One of the most difficult challenges I faced was feeling alone.  Utterly and completely alone.  I was blessed with 6 beautiful children.  Two of them I had them without insurance.  We moved twice while I was pregnant with our 3rd child.  My DH worked hard to make a way to pay the doctor and hospital bills.  That meant many hours alone with 3 under 4 years old.  I felt no connection to anyone.  Extended family was thousand miles away.  I didn't know that I suffered from severe postpartum depression. How could I not I know?  The symptoms said you cry all the time.  I didn't cry.  Not a drop.  I learned years later that tears is only one of the symptoms not the only symptom.  I felt so alone.  So overwhelmed.  It was during this time that I had my most memorable spiritual experience in a weed filled pasture overlooking the freeway.  Not exactly the place that one thinks of as a spiritual place.  But it was, because this is when I reached out to my Heavenly Father wanting to know what to do.  No revelation on what to do.  However, a powerful reassurance that I am never alone.  I maybe overtired, afraid, hurting, frustrated, lonely, on the very edge of collapse, but this single memory reminds my I am never alone.

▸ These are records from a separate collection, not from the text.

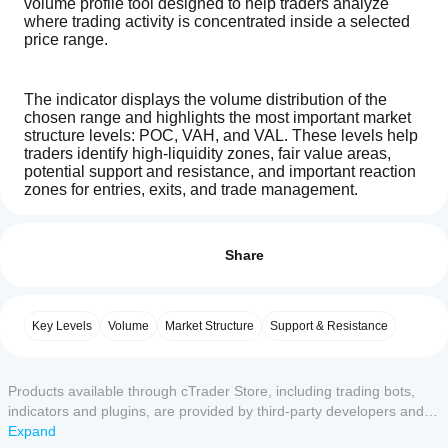
volume profile tool designed to help traders analyze 
where trading activity is concentrated inside a selected 
price range.
The indicator displays the volume distribution of the 
chosen range and highlights the most important market 
structure levels: POC, VAH, and VAL. These levels help 
traders identify high-liquidity zones, fair value areas, 
potential support and resistance, and important reaction 
zones for entries, exits, and trade management.
How can
AI summary
I start
Reviews: 0
TradingV
Volume Profile is widely used by professional traders, 
using an
Share
Fixed
and many successful trading strategies are built around 
Range
indicator?
understanding where volume has accumulated, where 
Volume
After
price is accepted, and where price may reject. The POC 
Profile
Which
installation,
can act as a major reference point for market balance, 
Customer reviews
is
Key Levels
Volume
Market Structure
Support & Resistance
cTrader
add an
a
while VAH and VAL help define the upper and lower 
apps
instance
to
volume
boundaries of the value area.
5
4
3
2
1
All
profile
start using
support
indicator
the
Products available through cTrader Store, including trading bots,
indicators
that
indicator
No
indicators and plugins, are provided by third-party developers and
from
How to use the inputs:
visualizes
for
reviews
made available for informational and technical access purposes
Expand
Store?
the
technical
for this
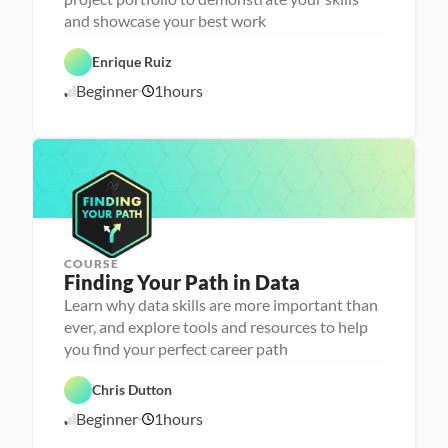
n
and showcase your best work
C
a 
a
- 
r
C
Enrique Ruiz
e
a
e
r
Beginner
1
hours
1
r 
e
P
e
0
r
r 
/
e
L
1
p
a
6
u
/
n
2
c
4
h
e
r
COURSE
P
Finding Your Path in Data
e
r
Learn why data skills are more important than
s
ever, and explore tools and resources to help
o
n
you find your perfect career path
C
a 
a
- 
r
C
Chris Dutton
e
a
e
r
Beginner
1
hours
1
r 
e
P
e
0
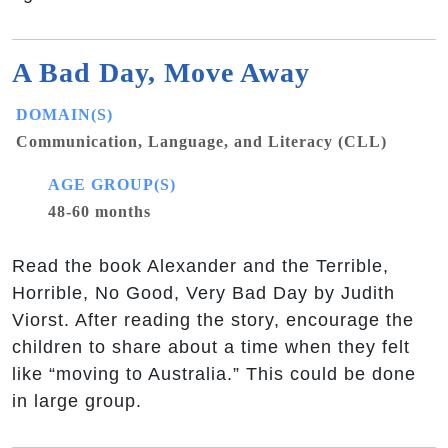
A Bad Day, Move Away
DOMAIN(S)
Communication, Language, and Literacy (CLL)
AGE GROUP(S)
48-60 months
Read the book Alexander and the Terrible,
Horrible, No Good, Very Bad Day by Judith
Viorst. After reading the story, encourage the
children to share about a time when they felt
like “moving to Australia.” This could be done
in large group.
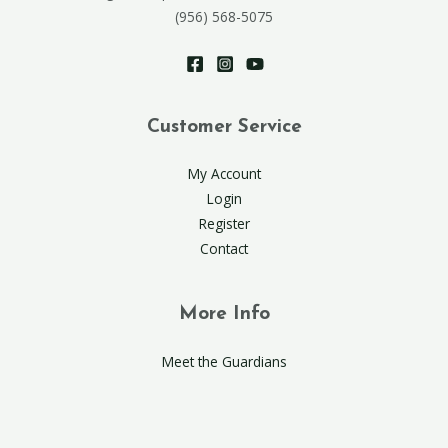
(956) 568-5075
Customer Service
My Account
Login
Register
Contact
More Info
Meet the Guardians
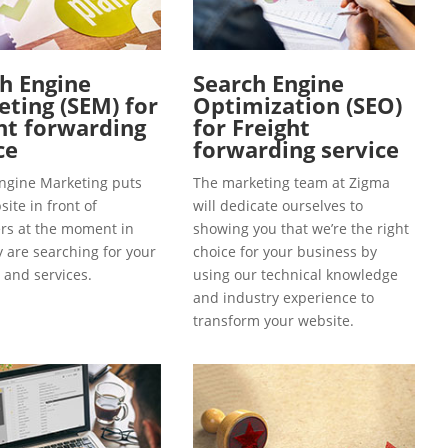
h Engine
Search Engine
ting (SEM) for
Optimization (SEO)
ht forwarding
for Freight
ce
forwarding service
ngine Marketing puts
The marketing team at Zigma
ite in front of
will dedicate ourselves to
s at the moment in
showing you that we’re the right
y are searching for your
choice for your business by
 and services.
using our technical knowledge
and industry experience to
transform your website.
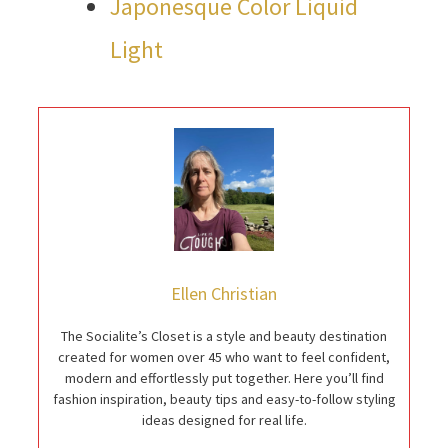
Japonesque Color Liquid
Light
Ellen Christian
The Socialite’s Closet is a style and beauty destination
created for women over 45 who want to feel confident,
modern and effortlessly put together. Here you’ll find
fashion inspiration, beauty tips and easy-to-follow styling
ideas designed for real life.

I first received this story in an email.  I am not sure of the author.  This is a link that had a copy. http://www.jaredstory.com/empty_chair.html I am not even sure if it is true.  What I do know is it touches on what I believe too.

THE EMPTY CHAIR

A man's daughter had asked the local pastor to come and pray with her father.  When the pastor arrived, he found the man lying in bed with his head propped up on two pillows and an empty chair beside his bed.  The pastor assumed that the old fellow had been informed of  his visit. "I guess you were expecting me," he said.
"No, who are you?"
"I'm the new associate at your local church," the pastor replied.  "When I saw the empty chair, I figured you knew I was going to show up."
"Oh yeah, the chair," said the bedridden man. "Would you mind closing the door?" Puzzled, the pastor shut the door. 
"I've never told anyone this, not even my daughter," said the man. "But all of my life I have never known how to pray. At church I used to hear the pastor talk about prayer, but it always went right over my head."
"I abandoned any attempt at prayer," the old man continued, "until one day about four years ago my best friend said to me, 'Joe, prayer is just a simple matter of having a conversation with Jesus. Here's  what I suggest. Sit down on a chair; place an empty chair in front of you, and in faith see Jesus on the chair. It's not spooky because he promised,  'I'll be with you always. ' Then just speak to him and listen in the same way you're doing with me right now."
"So, I tried it and I've liked it so much that I do it a couple of hours every day. I'm careful, though. If my daughter saw me talking to an empty chair, she'd either have a nervous breakdown or send me off to the funny farm."
The pastor was deeply moved by the story and encouraged the old guy to continue on the journey. Then he prayed with him, and returned to the church.
Two nights later the daughter called to tell the pastor that her daddy had died that afternoon. "Did he seem to die in peace?" he asked.
"Yes, when I left the house around two o'clock, he called me over to his bedside, told me one of his corny jokes, and kissed me on the cheek.  When I got back from the store an hour later, I found him dead. But there was something strange, in fact, beyond strange--kinda weird.  Apparently, just before Daddy died, he leaned over and rested his head on a chair beside the bed."

2 comments:

Scatha said...

Thank you Ruth. This story is so moving and beautiful.

I also had (I still have) issues with feeling alone. I think this is also one factor of growing up in a dysfunctional family.

:hugs:

Ellen said...

I like the story of you in the weedy field Ruth.